The EQS will be sold exclusively with seven seats here in the UK, though the 450-badged test model we tried was fitted with the five-seat configuration offered in other markets. We did manage to take a seat in the third-row of another car, however, and while space is more generous than in, say, a Tesla Model X, it’s still best reserved for children or smaller adults. Fit and finish, even in the rearmost row, remains immaculate.
Boot space is generous too – as it should be for something measuring 5,125mm nose to tail. There’s 565 litres with the very back seats folded flat, expanding to 2,020 litres all told. That’s significantly more than you’ll get in an Audi e-tron.
Given the EQS SUV’s strong refinement and supple ride, it’ll come as no surprise that this is a fantastic long-distance cruiser. The quiet cabin, teamed with all the standard-fit safety and driver assistance tech, gives the EQS perfect motorway manners.
Those who want to experience the any-speed instant torque often associated with high-power EVs might want to take a look at the top-spec EQS 580. The 355bhp 450 4MATIC is brisk from a standstill, but performance tails off at higher speeds. It’s still capable of quick overtakes, but it won’t pin you to your seat like the range-topper will.

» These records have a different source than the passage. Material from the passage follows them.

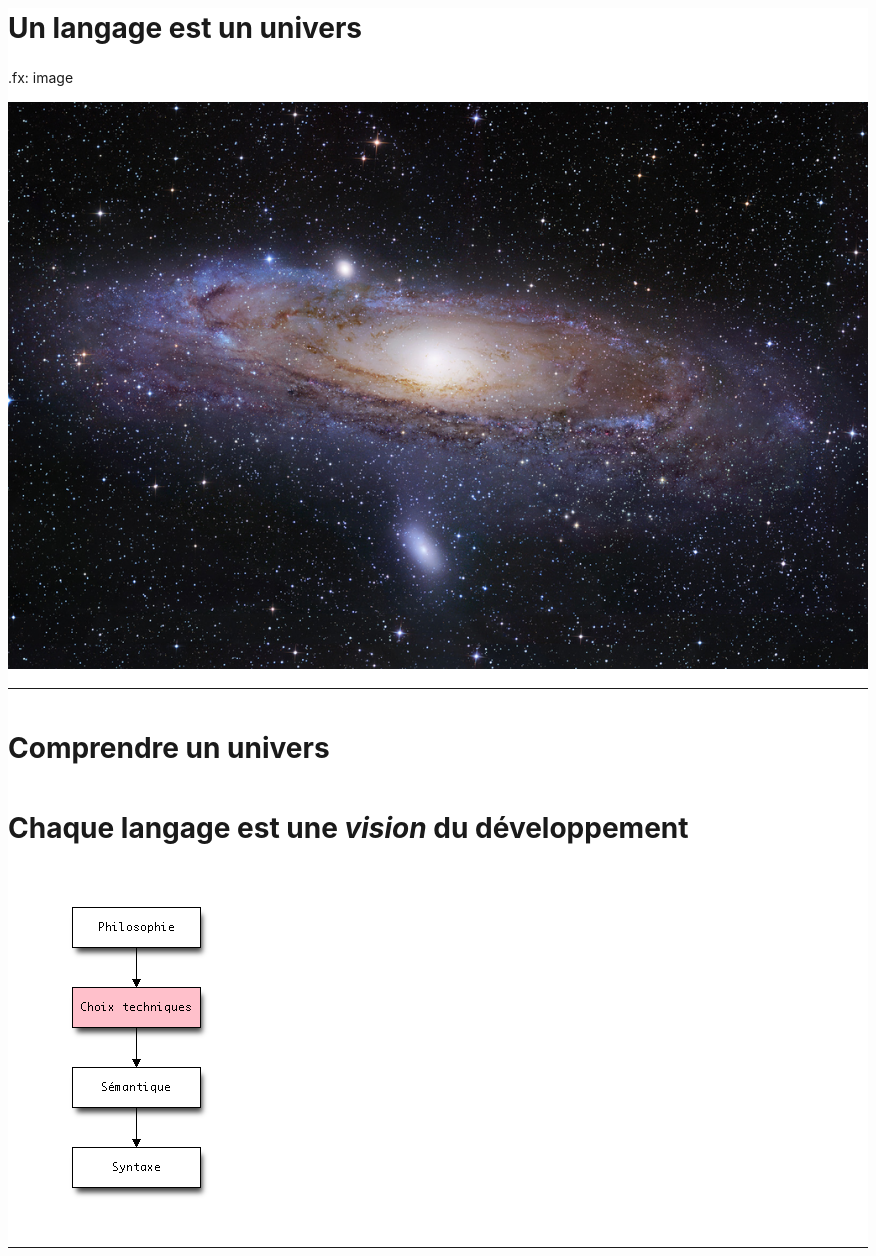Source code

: # Un langage est un univers

.fx: image

![](universe.jpg)

---

# Comprendre un univers

# Chaque langage est une *vision* du développement

![](concept.png)

--- 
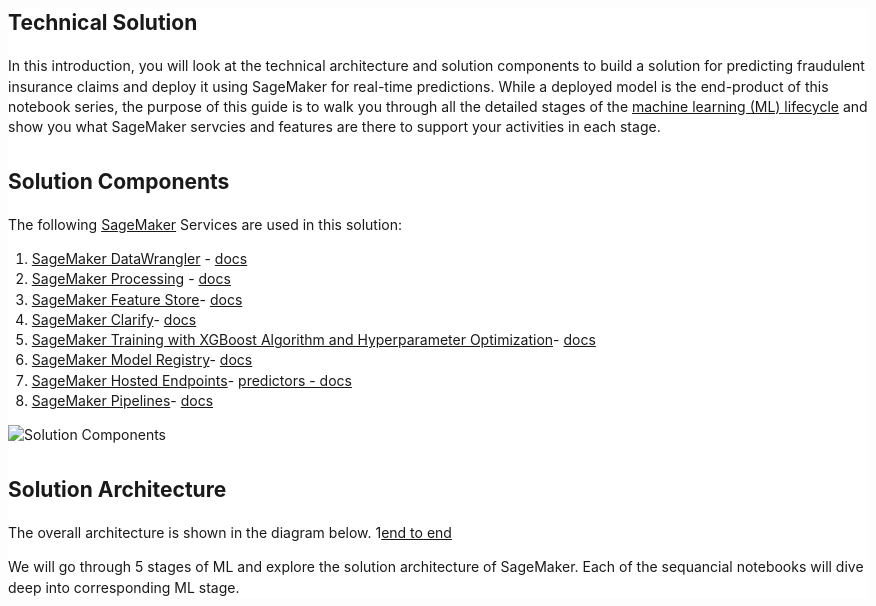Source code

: 

<a id ='nb0-solution'> </a>

## Technical Solution

In this introduction, you will look at the technical architecture and solution components to build a solution for predicting fraudulent insurance claims and deploy it using SageMaker for real-time predictions. While a deployed model is the end-product of this notebook series, the purpose of this guide is to walk you through all the detailed stages of the [machine learning (ML) lifecycle](#ml-lifecycle) and show you what SageMaker servcies and features are there to support your activities in each stage.



<a id ='nb0-components'> </a>

## Solution Components
    
The following [SageMaker](https://sagemaker.readthedocs.io/en/stable/v2.html) Services are used in this solution:

 1. [SageMaker DataWrangler](https://aws.amazon.com/sagemaker/data-wrangler/) - [docs](https://docs.aws.amazon.com/sagemaker/latest/dg/data-wrangler.html)
 1. [SageMaker Processing](https://aws.amazon.com/blogs/aws/amazon-sagemaker-processing-fully-managed-data-processing-and-model-evaluation/) - [docs](https://sagemaker.readthedocs.io/en/stable/amazon_sagemaker_processing.html)
 1. [SageMaker Feature Store](https://aws.amazon.com/sagemaker/feature-store/)- [docs](https://sagemaker.readthedocs.io/en/stable/amazon_sagemaker_featurestore.html)
 1. [SageMaker Clarify](https://aws.amazon.com/sagemaker/clarify/)- [docs](https://docs.aws.amazon.com/sagemaker/latest/dg/clarify-processing-job-run.html)
 1. [SageMaker Training with XGBoost Algorithm and Hyperparameter Optimization](https://sagemaker.readthedocs.io/en/stable/frameworks/xgboost/using_xgboost.html)- [docs](https://sagemaker.readthedocs.io/en/stable/frameworks/xgboost/index.html)
 1. [SageMaker Model Registry](https://docs.aws.amazon.com/sagemaker/latest/dg/model-registry.html)- [docs](https://docs.aws.amazon.com/sagemaker/latest/dg/model-registry-deploy.html#model-registry-deploy-api)
 1. [SageMaker Hosted Endpoints]()- [predictors - docs](https://sagemaker.readthedocs.io/en/stable/api/inference/predictors.html)
 1. [SageMaker Pipelines]()- [docs](https://sagemaker.readthedocs.io/en/stable/workflows/pipelines/index.html)
 
![Solution Components](images/solution-components-e2e.png)



<a id ='nb0-architecture'> </a>

## Solution Architecture

The overall architecture is shown in the diagram below.
1[end to end](./images/ML-Lifecycle-v5.png)

We will go through 5 stages of ML and explore the solution architecture of SageMaker. Each of the sequancial notebooks will dive deep into corresponding ML stage.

Yet whereas it’s easy enough to disguise the car’s weight while going in a straight line, it’s not so simple through the corners. And actually, the way this car handles is all the more impressive because of that. Indeed, the EQS SUV trims a neat line – without too much in the way of pitch or body roll.
It’s just never that exciting. At upwards of £100k, you almost want a car that can do it all. Luxury, practicality – even fun, should the mood dictate. But the EQS SUV feels numb for the most part, in a way a BMW iX does not.

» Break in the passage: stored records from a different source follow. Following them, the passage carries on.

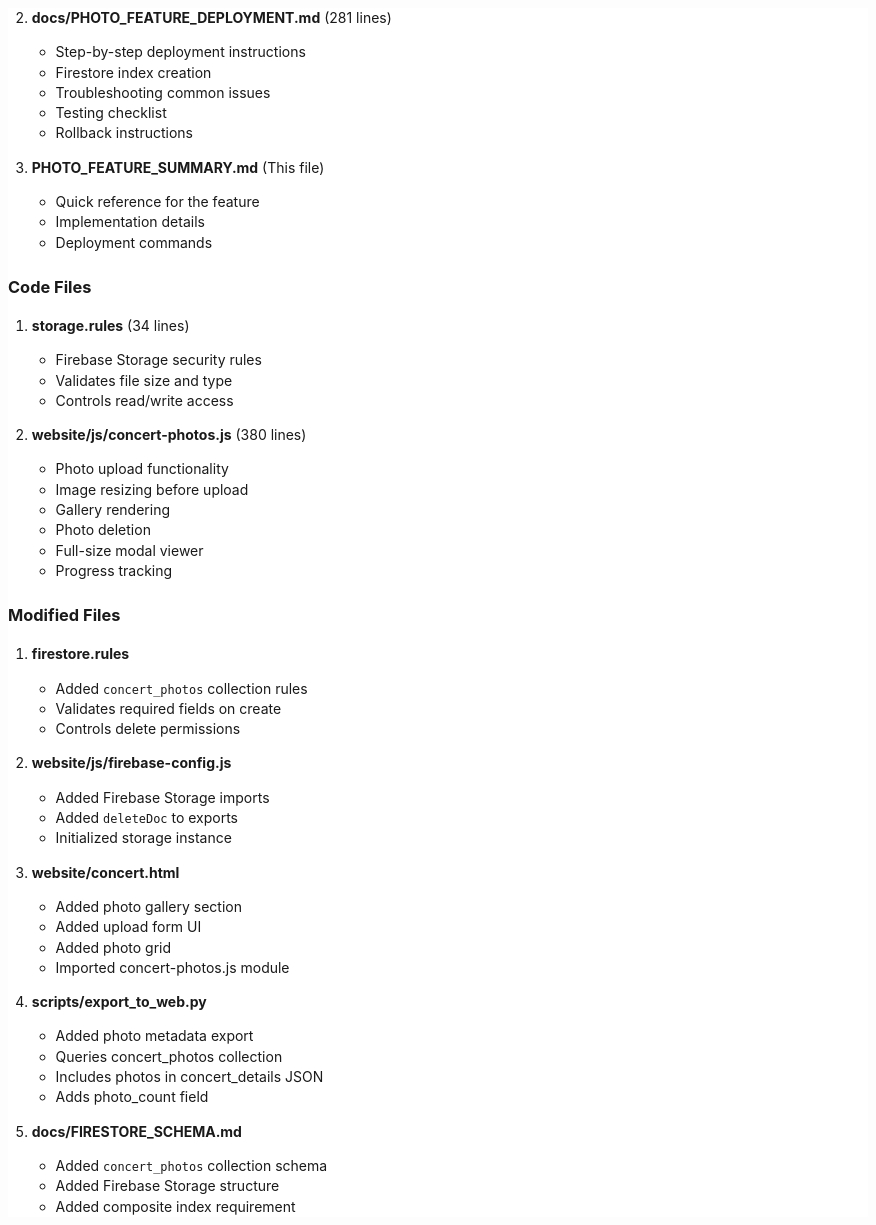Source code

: 2. **docs/PHOTO_FEATURE_DEPLOYMENT.md** (281 lines)
   - Step-by-step deployment instructions
   - Firestore index creation
   - Troubleshooting common issues
   - Testing checklist
   - Rollback instructions

3. **PHOTO_FEATURE_SUMMARY.md** (This file)
   - Quick reference for the feature
   - Implementation details
   - Deployment commands

### Code Files
1. **storage.rules** (34 lines)
   - Firebase Storage security rules
   - Validates file size and type
   - Controls read/write access

2. **website/js/concert-photos.js** (380 lines)
   - Photo upload functionality
   - Image resizing before upload
   - Gallery rendering
   - Photo deletion
   - Full-size modal viewer
   - Progress tracking

### Modified Files
1. **firestore.rules**
   - Added `concert_photos` collection rules
   - Validates required fields on create
   - Controls delete permissions

2. **website/js/firebase-config.js**
   - Added Firebase Storage imports
   - Added `deleteDoc` to exports
   - Initialized storage instance

3. **website/concert.html**
   - Added photo gallery section
   - Added upload form UI
   - Added photo grid
   - Imported concert-photos.js module

4. **scripts/export_to_web.py**
   - Added photo metadata export
   - Queries concert_photos collection
   - Includes photos in concert_details JSON
   - Adds photo_count field

5. **docs/FIRESTORE_SCHEMA.md**
   - Added `concert_photos` collection schema
   - Added Firebase Storage structure
   - Added composite index requirement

In fact it’s that car that really shows the EQS’s failings. Even fully-loaded, BMW’s iX xDrive50 undercuts the Merc by almost £20,000 – and it’ll match it for luxury, range and charging tech. Yes, the iX only has five seats, but if this isn’t an issue for you, then it’s a far superior car to drive.
What’s more, Mercedes still hasn’t mastered the art of regenerative braking. The EQS gets an adjustable set-up, and while the most aggressive mode isn’t quite strong enough for one-pedal driving – unlike in the smaller EQA and EQC, oddly enough – it’s the brake feel in conjunction with the regen system that sets the most significant alarm bells ringing. At times, the left pedal gives the sensation it’s being pulled away from your right foot, as the car struggles to juggle the two systems seamlessly.
One area where the brakes did impress though, was on a short but challenging off-road route. The EQS’s dedicated Off-Road mode and clever Downhill Speed Regulation (DRS) system manages to control descents in complete silence. Few owners will ever use it, but it bodes well for the forthcoming EQG electric G-Class.
We’ll have to wait a little longer for full transparency on EQS SUV prices and specs, but taking the EQS saloon as a benchmark, it’s likely UK buyers will get a choice of Luxury and AMG Line trims, plus the usual Premium and Premium Plus packs – with the more expensive models adding items such as bigger wheels, a 360-degree camera, a Burmester sound system and a head-up display.
One option box worth ticking will be the 10-degree (4.5 degrees as standard) rear-wheel steering system, which reduces the SUV’s turning circle to that of a Volkswagen Golf. The ability to turn so tightly is a little disconcerting at first, but when a car is this big and near-impossible to park, every little helps.